There are few overt similarities between Gilgamesh and Jesus Christ. His journey was not into the underworld (which was ruled by Dumuzi and Ianna), but instead to a land of the immortals across the sea. In the end his quest for immortality failed; he died – but later versions of the story have Gilgamesh become a deified ruler of the shades in the underworld, and “give verdicts” or judge the dead (George, li).

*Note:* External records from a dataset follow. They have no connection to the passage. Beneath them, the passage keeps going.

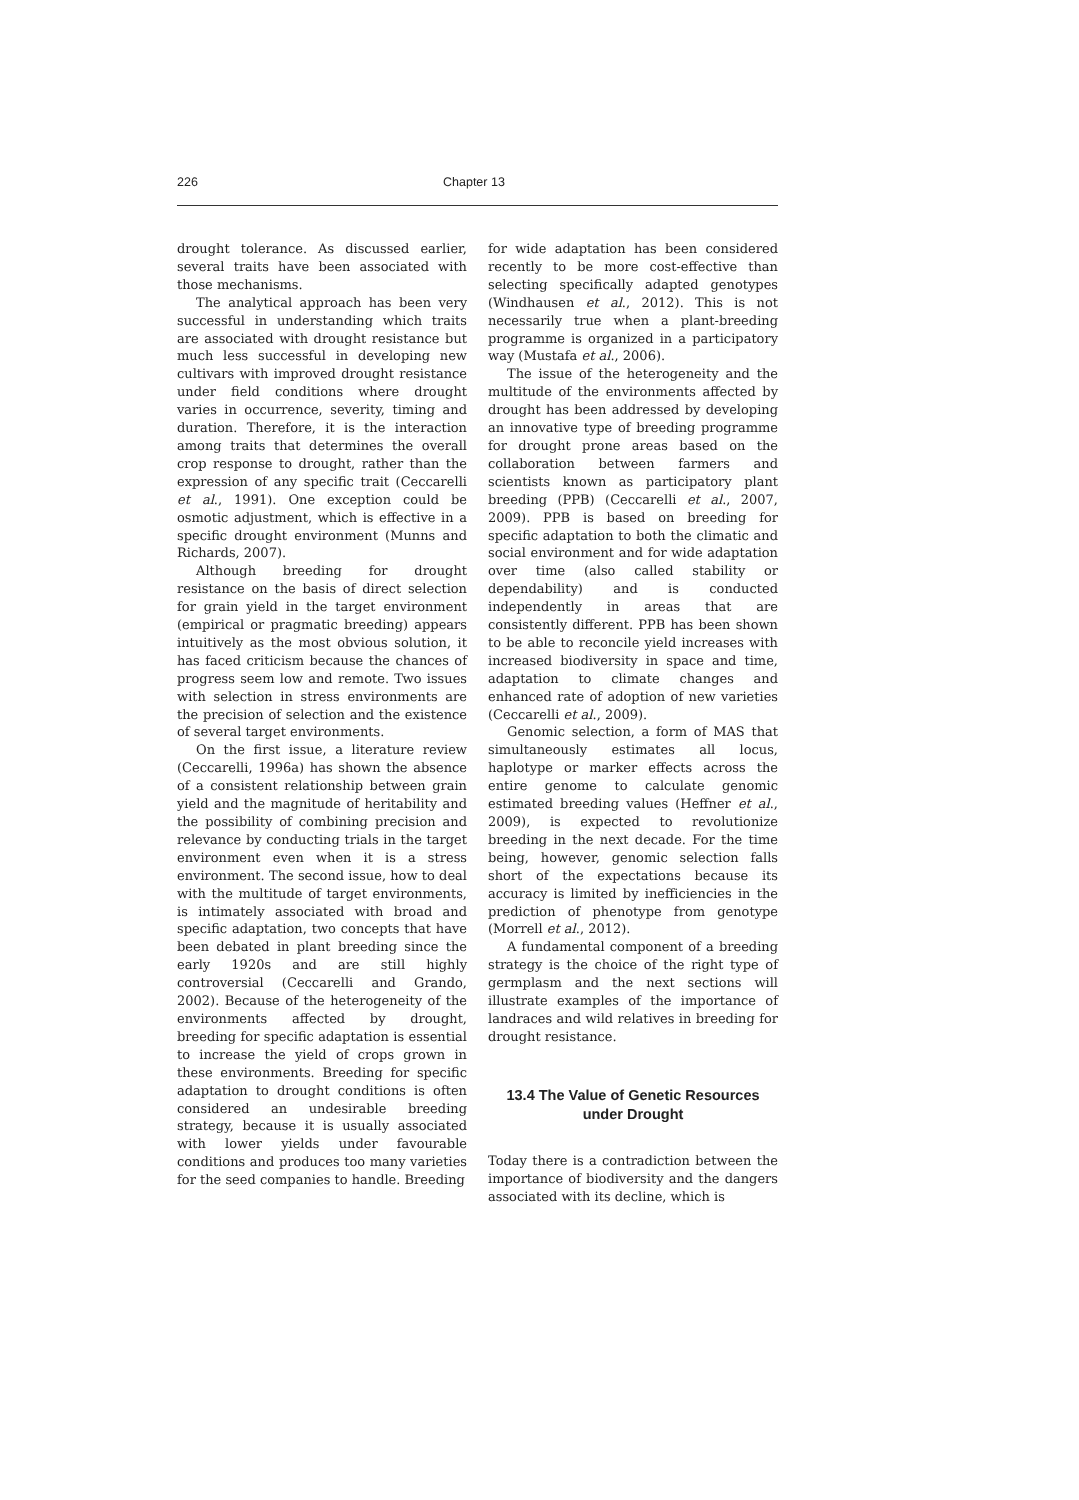226 Chapter 13
drought tolerance. As discussed earlier, several traits have been associated with those mechanisms.
The analytical approach has been very successful in understanding which traits are associated with drought resistance but much less successful in developing new cultivars with improved drought resistance under field conditions where drought varies in occurrence, severity, timing and duration. Therefore, it is the interaction among traits that determines the overall crop response to drought, rather than the expression of any specific trait (Ceccarelli et al., 1991). One exception could be osmotic adjustment, which is effective in a specific drought environment (Munns and Richards, 2007).
Although breeding for drought resistance on the basis of direct selection for grain yield in the target environment (empirical or pragmatic breeding) appears intuitively as the most obvious solution, it has faced criticism because the chances of progress seem low and remote. Two issues with selection in stress environments are the precision of selection and the existence of several target environments.
On the first issue, a literature review (Ceccarelli, 1996a) has shown the absence of a consistent relationship between grain yield and the magnitude of heritability and the possibility of combining precision and relevance by conducting trials in the target environment even when it is a stress environment. The second issue, how to deal with the multitude of target environments, is intimately associated with broad and specific adaptation, two concepts that have been debated in plant breeding since the early 1920s and are still highly controversial (Ceccarelli and Grando, 2002). Because of the heterogeneity of the environments affected by drought, breeding for specific adaptation is essential to increase the yield of crops grown in these environments. Breeding for specific adaptation to drought conditions is often considered an undesirable breeding strategy, because it is usually associated with lower yields under favourable conditions and produces too many varieties for the seed companies to handle. Breeding
for wide adaptation has been considered recently to be more cost-effective than selecting specifically adapted genotypes (Windhausen et al., 2012). This is not necessarily true when a plant-breeding programme is organized in a participatory way (Mustafa et al., 2006).
The issue of the heterogeneity and the multitude of the environments affected by drought has been addressed by developing an innovative type of breeding programme for drought prone areas based on the collaboration between farmers and scientists known as participatory plant breeding (PPB) (Ceccarelli et al., 2007, 2009). PPB is based on breeding for specific adaptation to both the climatic and social environment and for wide adaptation over time (also called stability or dependability) and is conducted independently in areas that are consistently different. PPB has been shown to be able to reconcile yield increases with increased biodiversity in space and time, adaptation to climate changes and enhanced rate of adoption of new varieties (Ceccarelli et al., 2009).
Genomic selection, a form of MAS that simultaneously estimates all locus, haplotype or marker effects across the entire genome to calculate genomic estimated breeding values (Heffner et al., 2009), is expected to revolutionize breeding in the next decade. For the time being, however, genomic selection falls short of the expectations because its accuracy is limited by inefficiencies in the prediction of phenotype from genotype (Morrell et al., 2012).
A fundamental component of a breeding strategy is the choice of the right type of germplasm and the next sections will illustrate examples of the importance of landraces and wild relatives in breeding for drought resistance.
13.4 The Value of Genetic Resources
under Drought
Today there is a contradiction between the importance of biodiversity and the dangers associated with its decline, which is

Although Jesus was said to have been raised in his physical body, he quickly ‘ascended into heaven’ and judges souls. He does this because, in the beginning of time, Adam and Eve sinned by eating the tree of knowledge and thus the tree of life was taken away from them (or rather, them from it). Their fall was initiated by the temptations of a snake – so in a way, their immortality was taken by the snake, as it was in the Gilgamesh epic.